Nedenine az sonra geleceğim. Önce yazının esas kızını sahneye davet
edeyim: Sinem Kobal. Küçücük yaşından itibaren dizilerde ve reklamlarda
genç kızların idolü / rol modeli olmuş bir genç kadın. Onu belki
futbolcu Arda’nın sevgilisi diye hatırlayabilirsiniz. Sinem Kobal, o
günlerde “ışıltılı, renkli bir hayatın prensesi” gibi sunuluyordu.
Ayrıldılar. Şimdi İbrahim Çelikkol isimli oyuncu ile birlikte.. Bu kez,
sevgilisiyle orman yollarında, kocaman şahane bir köpekle ve sade
kıyafetler içinde görüyoruz.
Arda ise bu arada, gazetecilerin “sende yeni bir durum var mı”
sorularına “benim isteyip de alamayacağım kadın yoktur” gibi cümlelerle
yanıt veriyor. Ve yakın arkadaşı Acun Ilıcalı’nın uçağı, yatı ile gezip
dolaşarak, belki de “isteyeceği kadını seçmeye” çalışıyor.
Ne yazık ki, “eski Sinem” ve Arda gibi gençlerle onlara özenenler
“azınlıkta” değil. Ya paraları var ve öyle yaşıyorlar. Ya da paraları
yok ama “çok para kazanıp onlar gibi yaşamak” istiyorlar.
Trafiği kördüğüm İstanbul’da kullanmak için üç beş tane süper lüks araba
almaktan ya da hayal etmekten utanmıyorlar. Kim bilir kaç milyon
dolarlık kına geceleri, düğünler yapıyorlar.

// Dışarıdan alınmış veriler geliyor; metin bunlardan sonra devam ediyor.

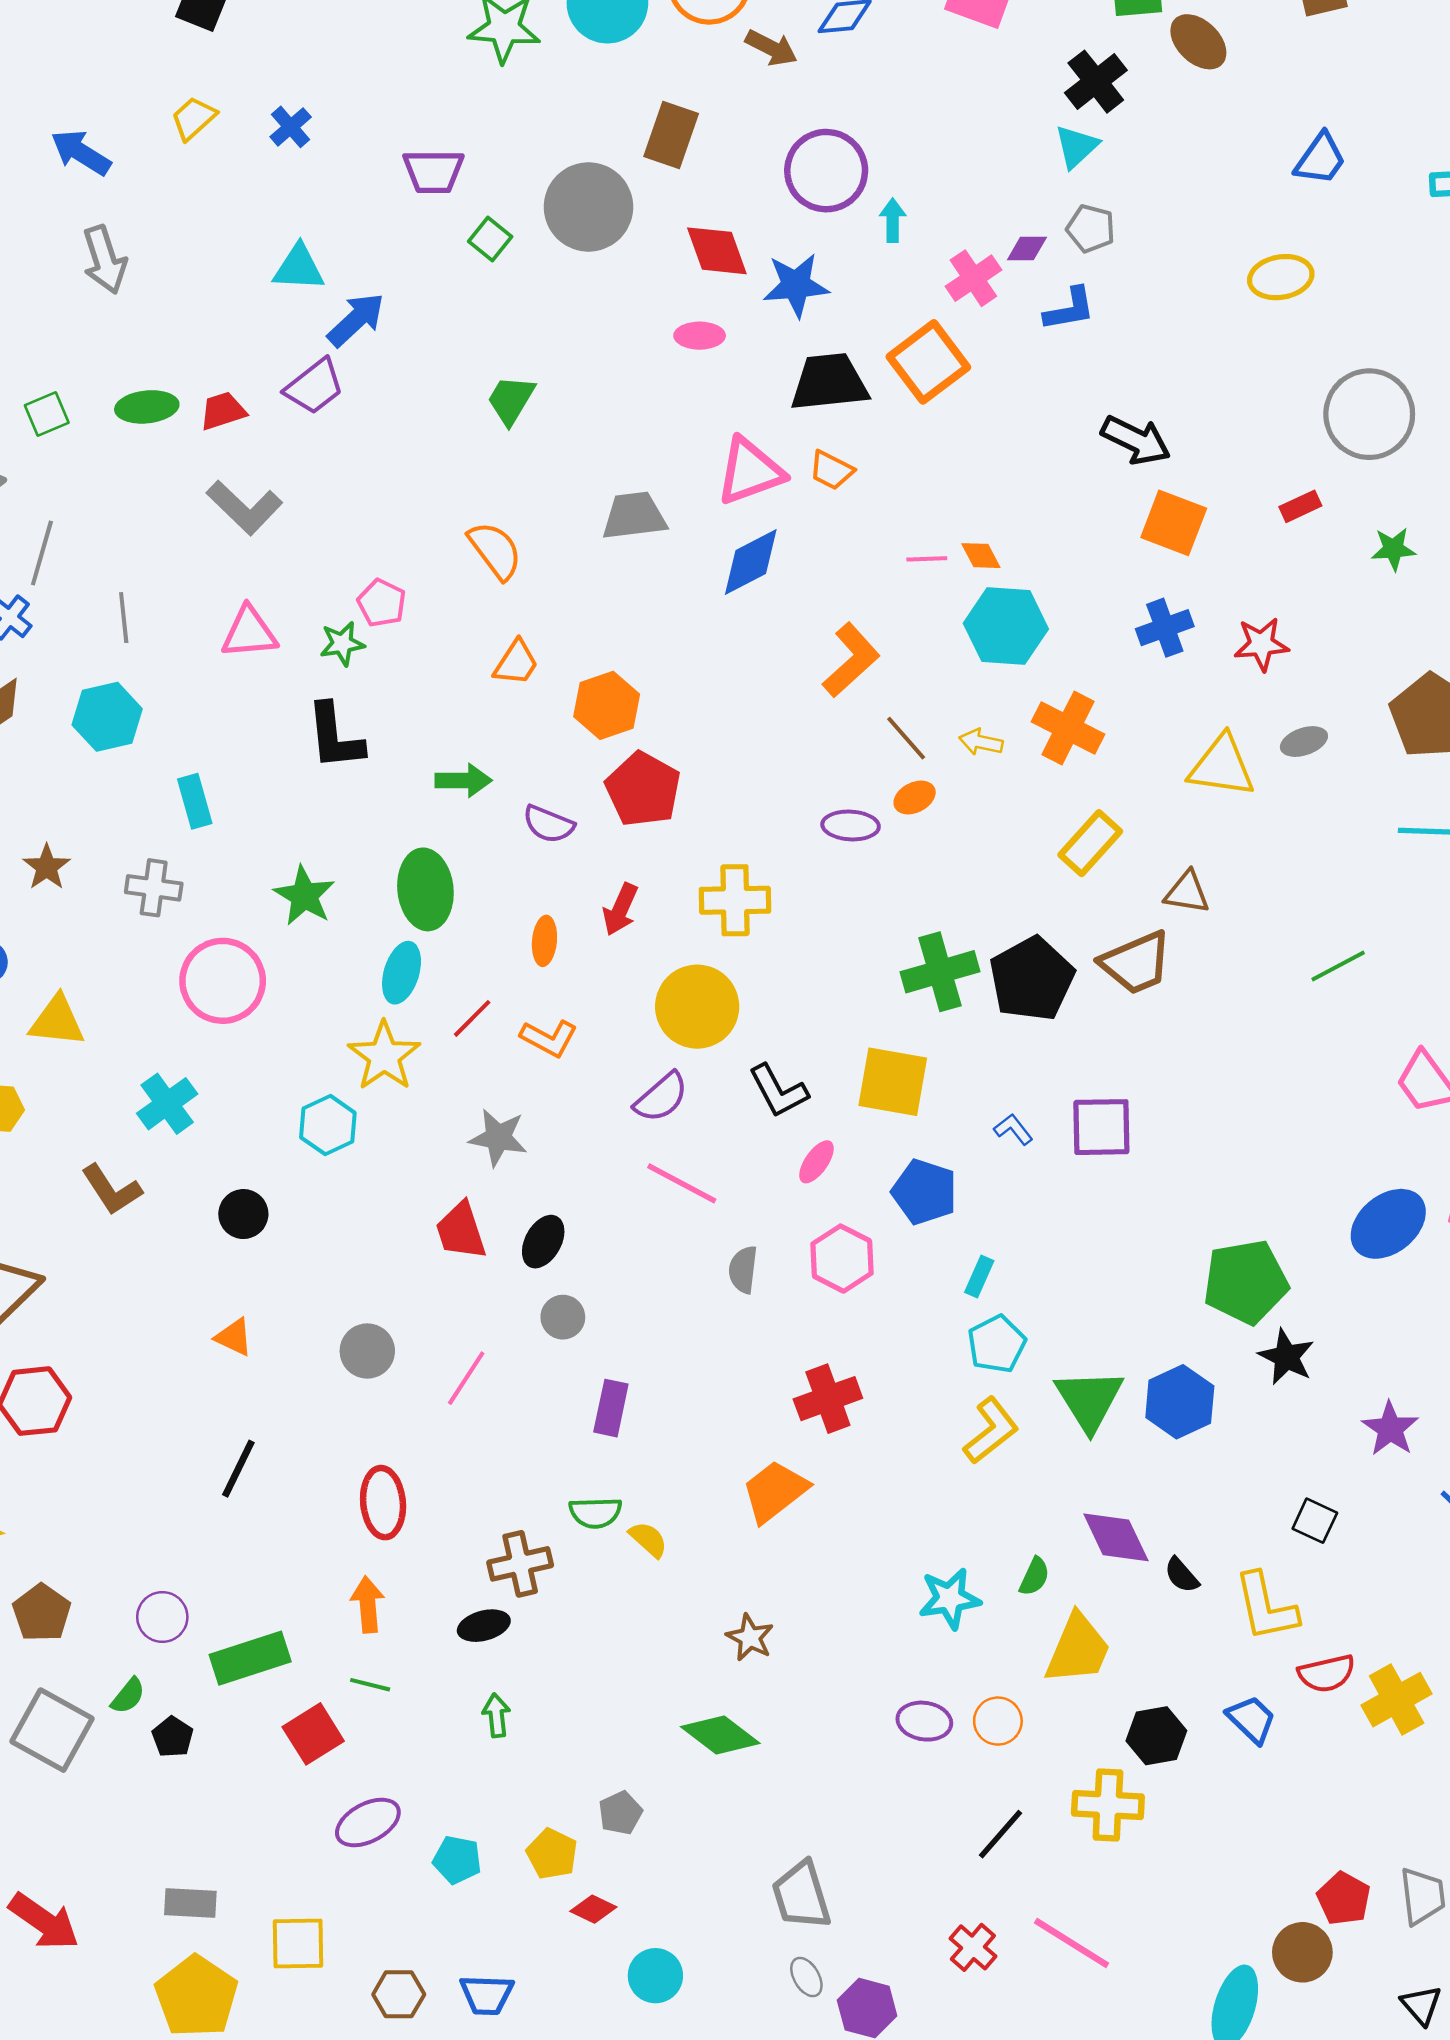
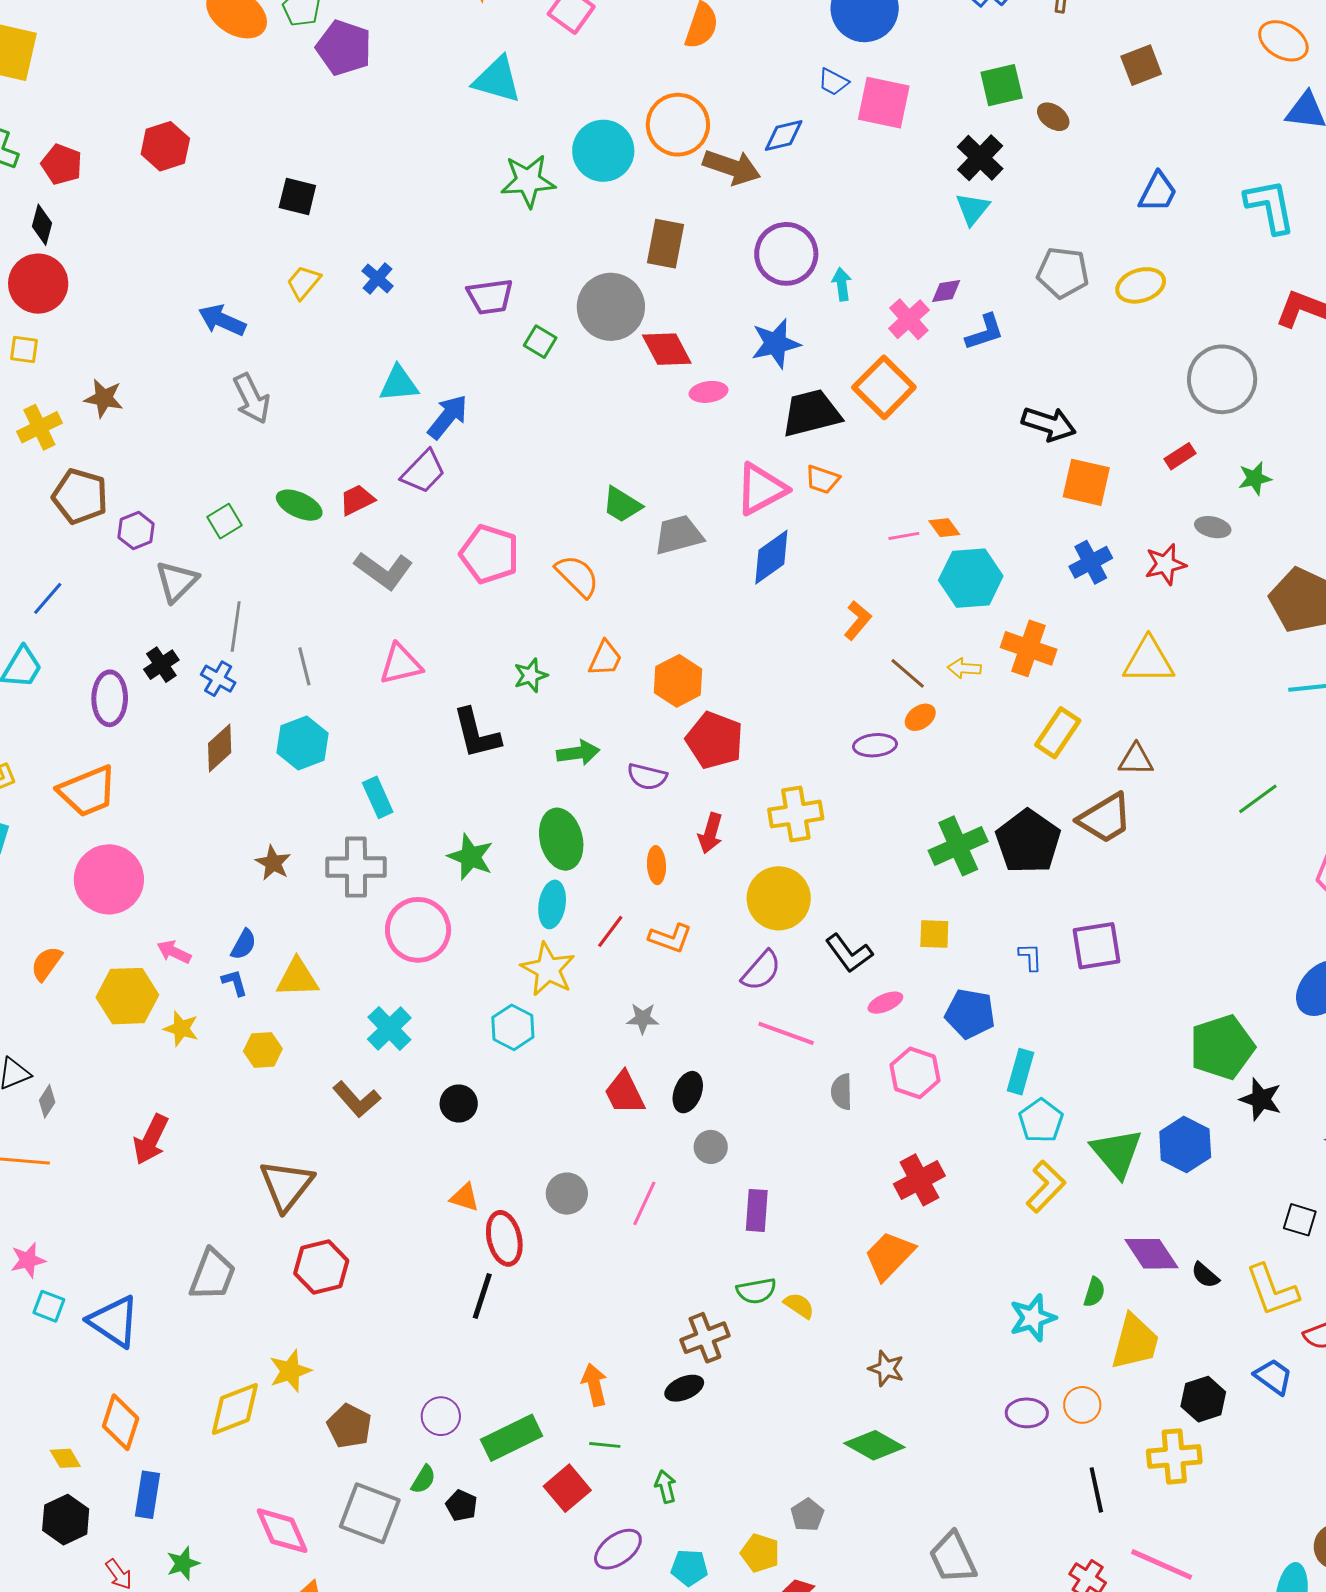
brown ellipse: (1198, 42) -> (1053, 117), size x0.7
brown arrow: (771, 48) -> (732, 167), size x1.4
gray pentagon: (1091, 228) -> (1063, 273), moved, size x1.4
red diamond: (717, 251) -> (667, 349), moved
green trapezoid: (511, 400) -> (622, 505), moved, turned -81
green ellipse: (147, 407) -> (299, 505), turned 39
pink pentagon: (382, 603) -> (489, 554), moved, size x1.6
green star: (342, 644) -> (531, 675), moved
orange L-shape: (851, 660) -> (858, 620), size x0.7
gray ellipse: (1304, 742) -> (1213, 527), moved, turned 40
gray cross: (154, 888) -> (356, 867), size x1.4
yellow square: (893, 1082) -> (934, 934), size x0.6
blue L-shape: (1013, 1129) -> (1030, 957), turned 44
gray star: (498, 1138) -> (643, 1018), size x0.7
pink ellipse: (816, 1162) -> (885, 1003), turned 40
cyan rectangle: (979, 1277) -> (1020, 1072), size x1.4
red ellipse: (383, 1503) -> (504, 1238), moved
green arrow: (496, 1715) -> (666, 1487), moved
black line: (1001, 1834) -> (1096, 1490), turned -45

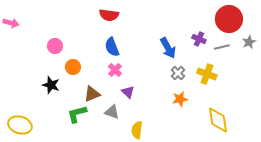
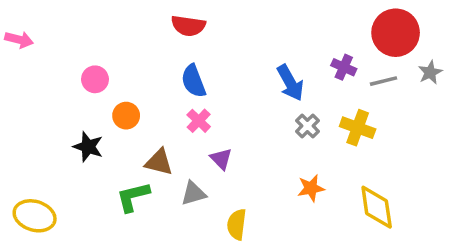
brown triangle: (92, 94) -> (159, 162), turned 36
orange star: (180, 99) -> (311, 188), moved
gray triangle: (112, 112) -> (193, 193), turned -35

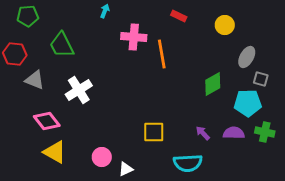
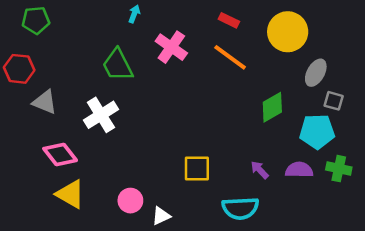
yellow circle: (225, 25) -> (288, 32), size x1.6
pink cross: (134, 37) -> (171, 47), turned 30
green trapezoid: (62, 45) -> (118, 65), moved
orange line: (162, 54) -> (230, 57), moved, turned -44

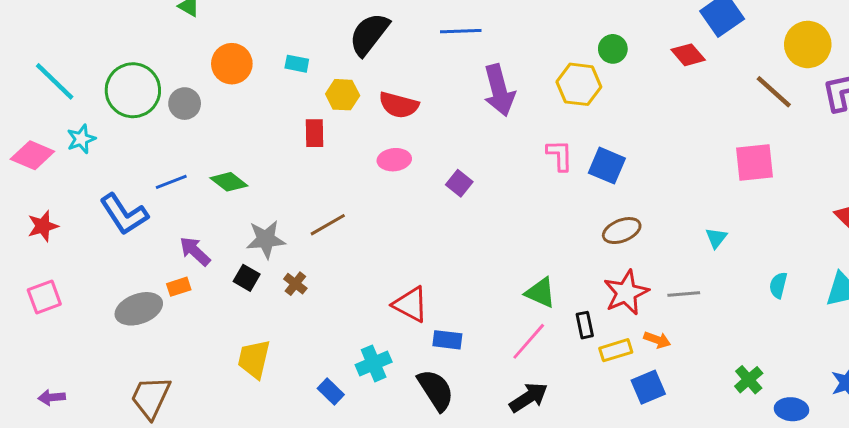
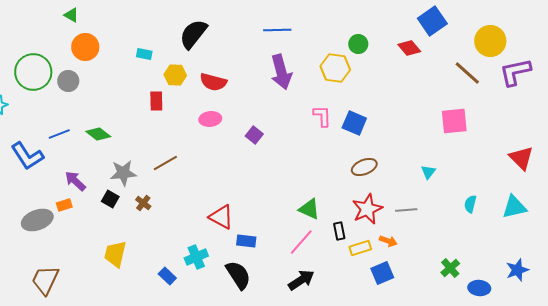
blue line: (461, 31) -> (277, 30), moved
orange circle: (232, 64) -> (85, 47), moved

Kadınlar güzelleşmenin 50 sırrına birden vakıf. Erkekler o güzelleri nasıl kapacaklarının “tek” sırrına..
Kitap okumak.. Memleket üzerine kafa yormak.. Sahici bir şeyler paylaşmak.. Ara ki bulasın.
O haberlere ve resimlere baktıkça Gelinciğimi düşünüyorum. Kayınvalide
olduktan sonra hep sordular: “Gelinini seviyor musun” diye. Hep aynı
şeyi söyledim: “Çok beğeniyorum ve saygı duyuyorum.”
Gelinciğim, Balıkesir’den İstanbul’a gelip hem çalışıp hem okuyan, tek başına ayakta kalmayı başaran, akıllı, şahane bir kadın.
Şimdi oğlumla birlikte kitap okuyorlar. Memleket üzerine kafa
yoruyorlar. Otobüse biniyorlar. Ellerine iki kuruş geçince kendilerini
zengin zannedip Darüşşafaka’ya bağış yapıyorlar.
Anladınız elbette. Sinem Kobal vesile.. Bu yazıyı, Gelinciğim ve onun gibi genç kadınlar için yazdım.
BİR SES DAHA KISILDI
Malum, Haber Türk’ün gazetesinde Yavuz Semerci, televizyonunda Zafer Arapkirli artık yok. Yaprak dökümü sürüyor.
Son haberi Enver Aysever Twitter’da verdi. CNN TÜRK, “Aykırı Sorular”
programını yayından kaldırmış. Daha doğrusu, hafta içindeki bölümler
yayınlanmayacakmış da, hafta sonundaki müzik ve magazin ağırlıklı
versiyonu devam edecekmiş. Şaşıracak şey yok. “AYKIRI SORULAR” sormanın
zamanı çoktaaan geçmedi mi! Değerli düşünür Rasim Ozan Bey “hepiniz
tasfiye olacaksınız” derken bir bildiği varmış!